Una reclamación patrimonial consiste en la solicitud de una indemnización a una Administración Pública por los daños sufridos por un particular en sus bienes o derechos como consecuencia del funcionamiento normal o anormal de los servicios públicos, siempre y cuando ese daño sea efectivo, evaluable económicamente e individualizado en relación con una persona o grupo de personas y que no tengan el deber jurídico de soportarlo.

Es preceptivo, para reclamar a una Administración interponer la referida reclamación patrimonial con carácter previo a acudir a la vía judicial.

Tratándose de una reclamación frente a una Administración Pública está regulado en los artículos 91 y 92 de la Ley 39/2015 de 1 de octubre, del Procedimiento Administrativo Común de las Administraciones Públicas y en los artículos 32 a 35 de la Ley 40/2015, de 1 de octubre, de Régimen Jurídico del Sector Público.

Cuando un particular sufre un daño que entiende es responsabilidad de una Administración Pública y por el que debe ser indemnizado, debe presentar ante dicha Administración la referida reclamación patrimonial en el plazo máximo de un año desde que tuviera lugar el hecho que motive la indemnización o desde que se manifestar su efecto lesivo.

A dicha reclamación, el perjudicado deberá acompañar toda la documentación que estime oportuna y sea justificativa de su reclamación y del perjuicio sufrido.

La Administración debe contestar a dicha reclamación, pero la ley prevé la posibilidad de que no lo haga de forma expresa, considerándose que, habiendo transcurridos 6 meses desde que se efectuara la reclamación sin que la Administración correspondiente haya resuelto se produce un silencio administrativo en sentido negativo: es decir, la falta de pronunciamiento expreso por parte de la Administración debe interpretarse como una desestimación de nuestra solicitud.

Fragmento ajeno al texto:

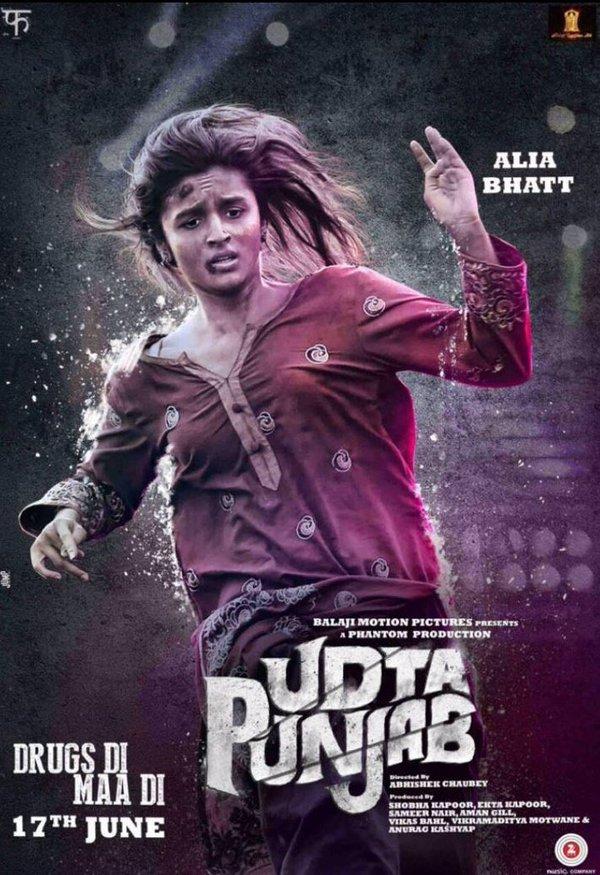
You are a GUI agent. You are given a task and a screenshot of the screen. Output one action in this format:
    pyautogui.click(x=<x>, y=<y>)
    Task: Click on the movie poster
    The image size is (600, 875).
    Given the screenshot: What is the action you would take?
    pyautogui.click(x=509, y=442)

Ante la resolución de la Administración, los ciudadanos, caso de no estar conformes, podrán interponer un recurso potestativo de reposición en el plazo de un mes ante el mismo órgano administrativos o un recurso contencioso-administrativo ante el órgano jurisdiccional que corresponda, en el plazo de dos meses desde que se dictara la resolución de forma expresa o desde que se hubiera producido el silencio administrativo.

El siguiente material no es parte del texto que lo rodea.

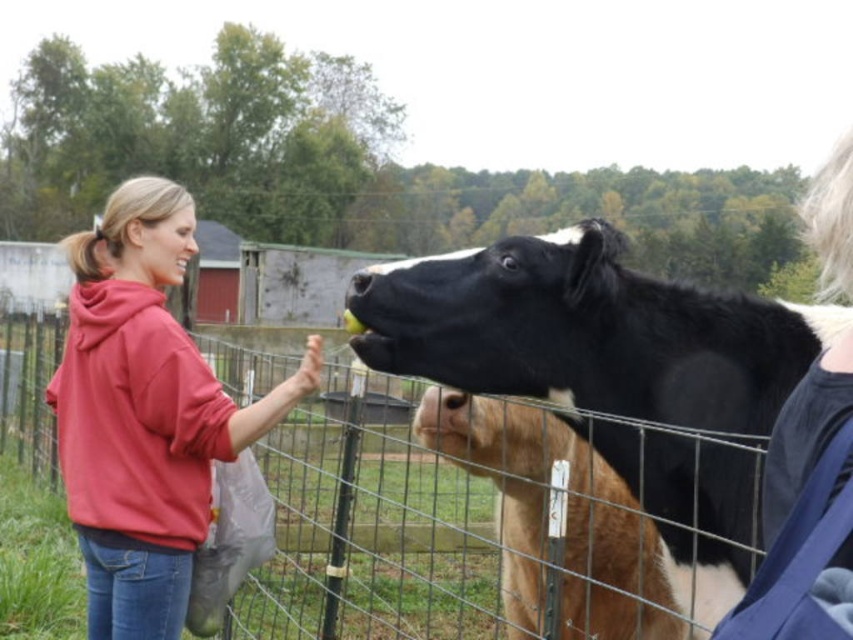
Question: Which is farther from the brown furry calf at center?

Choices:
 (A) matte red hoodie at center left
 (B) black glossy cow at upper center

Answer: (A)

Question: Is black glossy cow at upper center wider than brown furry calf at center?

Choices:
 (A) no
 (B) yes

Answer: (B)

Question: Which object is positioned closest to the matte red hoodie at center left?

Choices:
 (A) black glossy cow at upper center
 (B) brown furry calf at center

Answer: (A)

Question: Which object is the farthest from the black glossy cow at upper center?

Choices:
 (A) brown furry calf at center
 (B) matte red hoodie at center left

Answer: (B)

Question: In this image, where is matte red hoodie at center left located relative to brown furry calf at center?

Choices:
 (A) below
 (B) above

Answer: (B)

Question: Can you confirm if matte red hoodie at center left is thinner than brown furry calf at center?

Choices:
 (A) yes
 (B) no

Answer: (B)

A modo de ejemplo, podemos señalar como causas muy habituales de reclamación patrimonial frente a una Administración los daños derivados u originados por:

  • Obras en la vía pública o deficiencias en la pavimentación y/o la calzada.
  • El arbolado o mobiliario urbano.
  • Accidentes producidos dentro de instalaciones públicas.
  • Filtraciones y/o humedades provenientes de inmuebles de titularidad pública.
  • El mal funcionamiento de semáforos.
  • Todo tipo de reclamaciones por negligencia médica que se atribuyan a profesionales médicos que presten servicios en hospitales de la red pública de salud, etc.